[QUOTED PASSAGE Boundary: Start]

Skip to content

Undeprecate and Optimize navigate() for Batch Destination Fetching #613

@jtnelson

Description

@jtnelson

Undeprecate and Optimize navigate() for Batch Destination Fetching

Summary

navigate() was deprecated in v0.10.0 in favor of select/get
with navigation keys. However, navigate() provides a return
structure
that select cannot replicate: per-destination-record
keying (Map<Long, Map<String, Set<TObject>>>). This structure is
essential for ORM-style frameworks (e.g., Runway) that need to
reconstitute individual Records from Collection<Record> fields
without N+1 queries.

This ticket proposes:

  1. Undeprecate navigate(Collection<String>, Collection<Long>)
    (and relevant overloads).
  2. Rewrite the server-side implementation to use the modern
    Stores.select BFS graph optimization instead of the current
    linear loop through the deprecated AtomicOperation path.
  3. Optionally, add a new batch-aware select variant that
    returns per-destination data, so navigate can eventually be
    retired once a proper replacement exists.

Motivation

The N+1 Problem in ORMs

When Runway loads a Record that has a Collection<Record> field
(e.g., List<Dock> docks), each element in the collection is a
Link to another record. Without prefetching, loading a parent with
N children requires:

  • 1 select(parentId) to get the parent data
  • N select(childId) calls inside convert() — one per
    Link in the collection

This is the classic N+1 problem. For a parent with 300 children,
that is 301 round trips.

Why select with Navigation Keys Cannot Replace navigate

The modern select(keys, records) with navigation keys (e.g.,
docks._, docks.name) returns
Map<Long, Map<String, Set<TObject>>> keyed by source record,
not destination record. When a source record has a multi-valued
Link field (e.g., docks links to records 5, 6, and 7), the
select result flattens all destination values under the source
key:

// select("docks.name", [parentId]) returns:
{
  parentId: { "docks.name": ["alpha", "beta", "gamma"] }
}

There is no way to determine that "alpha" came from record 5,
"beta" from record 6, and "gamma" from record 7. The per-
destination association is lost.

navigate() preserves this:

// navigate("docks.name", [parentId]) returns:
{
  5: { "name": ["alpha"] },
  6: { "name": ["beta"] },
  7: { "name": ["gamma"] }
}

This per-destination keying is exactly what an ORM needs to
reconstitute each child Record individually.

[QUOTED PASSAGE Boundary: End]

DIRECTIONS »
**1.** According to the navigate() issue, in which version was navigate() deprecated?
**2.** Pick up the navigate() issue after its last sentence and write the next part.

[ENTRIES PROVIDED Boundary: Start]

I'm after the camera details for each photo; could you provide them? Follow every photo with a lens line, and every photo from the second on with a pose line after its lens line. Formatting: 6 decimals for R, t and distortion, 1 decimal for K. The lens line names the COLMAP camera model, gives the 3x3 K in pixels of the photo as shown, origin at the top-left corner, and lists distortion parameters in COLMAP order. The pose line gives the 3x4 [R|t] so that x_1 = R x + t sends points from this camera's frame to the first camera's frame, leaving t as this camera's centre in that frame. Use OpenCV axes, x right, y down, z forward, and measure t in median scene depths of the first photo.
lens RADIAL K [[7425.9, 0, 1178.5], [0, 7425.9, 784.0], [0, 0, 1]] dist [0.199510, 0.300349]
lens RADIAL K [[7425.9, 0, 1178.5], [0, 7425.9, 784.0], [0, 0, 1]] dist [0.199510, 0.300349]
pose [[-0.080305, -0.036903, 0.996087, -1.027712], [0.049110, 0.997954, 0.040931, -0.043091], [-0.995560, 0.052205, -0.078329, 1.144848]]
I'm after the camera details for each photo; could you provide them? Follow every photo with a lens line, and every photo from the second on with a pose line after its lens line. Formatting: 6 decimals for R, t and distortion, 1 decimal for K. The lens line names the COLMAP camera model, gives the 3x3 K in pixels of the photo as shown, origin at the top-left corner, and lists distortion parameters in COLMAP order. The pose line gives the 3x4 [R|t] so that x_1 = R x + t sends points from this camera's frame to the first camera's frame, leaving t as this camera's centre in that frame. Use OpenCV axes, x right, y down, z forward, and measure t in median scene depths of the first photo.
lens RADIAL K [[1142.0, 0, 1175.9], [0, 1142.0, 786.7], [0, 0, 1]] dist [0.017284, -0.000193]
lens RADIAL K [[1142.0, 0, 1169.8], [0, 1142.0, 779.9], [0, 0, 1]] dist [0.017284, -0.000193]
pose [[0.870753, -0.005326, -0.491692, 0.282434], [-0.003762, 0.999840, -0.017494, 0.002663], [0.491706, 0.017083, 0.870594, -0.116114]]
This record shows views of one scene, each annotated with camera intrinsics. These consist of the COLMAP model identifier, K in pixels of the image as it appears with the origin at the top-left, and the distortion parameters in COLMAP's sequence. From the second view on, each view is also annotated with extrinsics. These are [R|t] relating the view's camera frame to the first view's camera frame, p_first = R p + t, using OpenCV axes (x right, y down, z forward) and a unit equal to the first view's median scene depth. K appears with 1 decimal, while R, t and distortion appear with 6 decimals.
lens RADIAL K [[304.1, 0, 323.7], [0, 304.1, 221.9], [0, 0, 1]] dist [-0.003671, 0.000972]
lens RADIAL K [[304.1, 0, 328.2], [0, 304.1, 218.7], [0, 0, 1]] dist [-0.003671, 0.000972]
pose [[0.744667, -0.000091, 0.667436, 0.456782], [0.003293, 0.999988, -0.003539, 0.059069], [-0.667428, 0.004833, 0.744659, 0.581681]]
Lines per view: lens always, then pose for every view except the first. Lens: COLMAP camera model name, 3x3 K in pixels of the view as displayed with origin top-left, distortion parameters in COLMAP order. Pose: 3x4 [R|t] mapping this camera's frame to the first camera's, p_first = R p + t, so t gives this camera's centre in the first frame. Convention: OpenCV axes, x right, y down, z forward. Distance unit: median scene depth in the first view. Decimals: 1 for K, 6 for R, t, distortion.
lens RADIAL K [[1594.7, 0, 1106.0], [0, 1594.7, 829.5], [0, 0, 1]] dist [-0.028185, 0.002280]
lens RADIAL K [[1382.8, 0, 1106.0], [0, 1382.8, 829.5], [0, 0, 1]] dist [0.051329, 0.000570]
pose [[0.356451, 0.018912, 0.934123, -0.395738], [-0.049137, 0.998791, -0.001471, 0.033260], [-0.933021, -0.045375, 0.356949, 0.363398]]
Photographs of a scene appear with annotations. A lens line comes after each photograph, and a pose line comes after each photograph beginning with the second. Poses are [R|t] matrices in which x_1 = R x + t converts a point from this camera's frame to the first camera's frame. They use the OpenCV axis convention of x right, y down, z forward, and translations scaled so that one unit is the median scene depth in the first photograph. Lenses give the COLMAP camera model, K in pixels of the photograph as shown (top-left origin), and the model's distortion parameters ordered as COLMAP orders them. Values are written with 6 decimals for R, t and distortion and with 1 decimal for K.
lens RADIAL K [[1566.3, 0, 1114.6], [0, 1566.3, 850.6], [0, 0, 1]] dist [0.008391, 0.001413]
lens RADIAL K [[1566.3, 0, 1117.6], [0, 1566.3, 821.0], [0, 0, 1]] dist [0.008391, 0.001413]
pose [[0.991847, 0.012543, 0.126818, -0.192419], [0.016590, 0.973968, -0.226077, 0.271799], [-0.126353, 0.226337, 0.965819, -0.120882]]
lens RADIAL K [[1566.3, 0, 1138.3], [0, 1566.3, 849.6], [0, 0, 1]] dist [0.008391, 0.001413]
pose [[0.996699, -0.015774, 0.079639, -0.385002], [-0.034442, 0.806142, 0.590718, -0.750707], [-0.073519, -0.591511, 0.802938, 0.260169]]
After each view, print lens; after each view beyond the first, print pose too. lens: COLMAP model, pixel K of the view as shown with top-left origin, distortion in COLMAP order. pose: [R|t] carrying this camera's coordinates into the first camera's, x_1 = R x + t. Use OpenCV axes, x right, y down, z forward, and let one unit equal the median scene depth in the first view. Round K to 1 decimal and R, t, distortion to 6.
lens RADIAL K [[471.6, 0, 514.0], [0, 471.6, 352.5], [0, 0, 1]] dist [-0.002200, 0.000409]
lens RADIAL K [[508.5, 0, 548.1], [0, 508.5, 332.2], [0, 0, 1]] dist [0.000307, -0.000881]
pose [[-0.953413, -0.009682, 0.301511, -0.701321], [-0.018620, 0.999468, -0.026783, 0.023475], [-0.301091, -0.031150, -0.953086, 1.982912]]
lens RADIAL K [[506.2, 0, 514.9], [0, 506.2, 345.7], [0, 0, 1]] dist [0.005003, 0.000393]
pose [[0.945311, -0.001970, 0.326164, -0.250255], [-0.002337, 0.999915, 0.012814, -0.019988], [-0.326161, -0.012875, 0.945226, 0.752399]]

[ENTRIES PROVIDED Boundary: End]

ANSWER SECTION »
**1.** v0.10.0

**2.**
Measured Impact

Benchmarks in Runway with 300 collection elements on localhost show
a measurable speedup even though the server-side work is currently
suboptimal:

N+1 (disabled):              ~8,600 us
Navigate prefetch (enabled): ~5,800 us
Speedup:                     ~1.3-1.6x (localhost)

Over a real network, the round-trip elimination alone would turn
300+ sequential RPCs into 2 (one select + one navigate).


Current Implementation Analysis

The Deprecated Path is Suboptimal

Operations.navigateKeysRecordsAtomic (Operations.java ~L1256)
does a simple linear loop:

for (long record : records) {
    Map<Long, Map<String, Set<TObject>>> current =
        navigateKeysRecordAtomic(keys, record, timestamp, atomic);
    // ... merge results ...
}

Each navigateKeyRecordAtomic (Operations.java ~L1160) then splits
the key by . and calls atomic.select(key, record) for each stop
in the path, one record at a time:

while (it.hasNext()) {
    key = it.next();
    for (long rec : records) {
        Set<TObject> values = atomic.select(key, rec);
        // ... follow Links ...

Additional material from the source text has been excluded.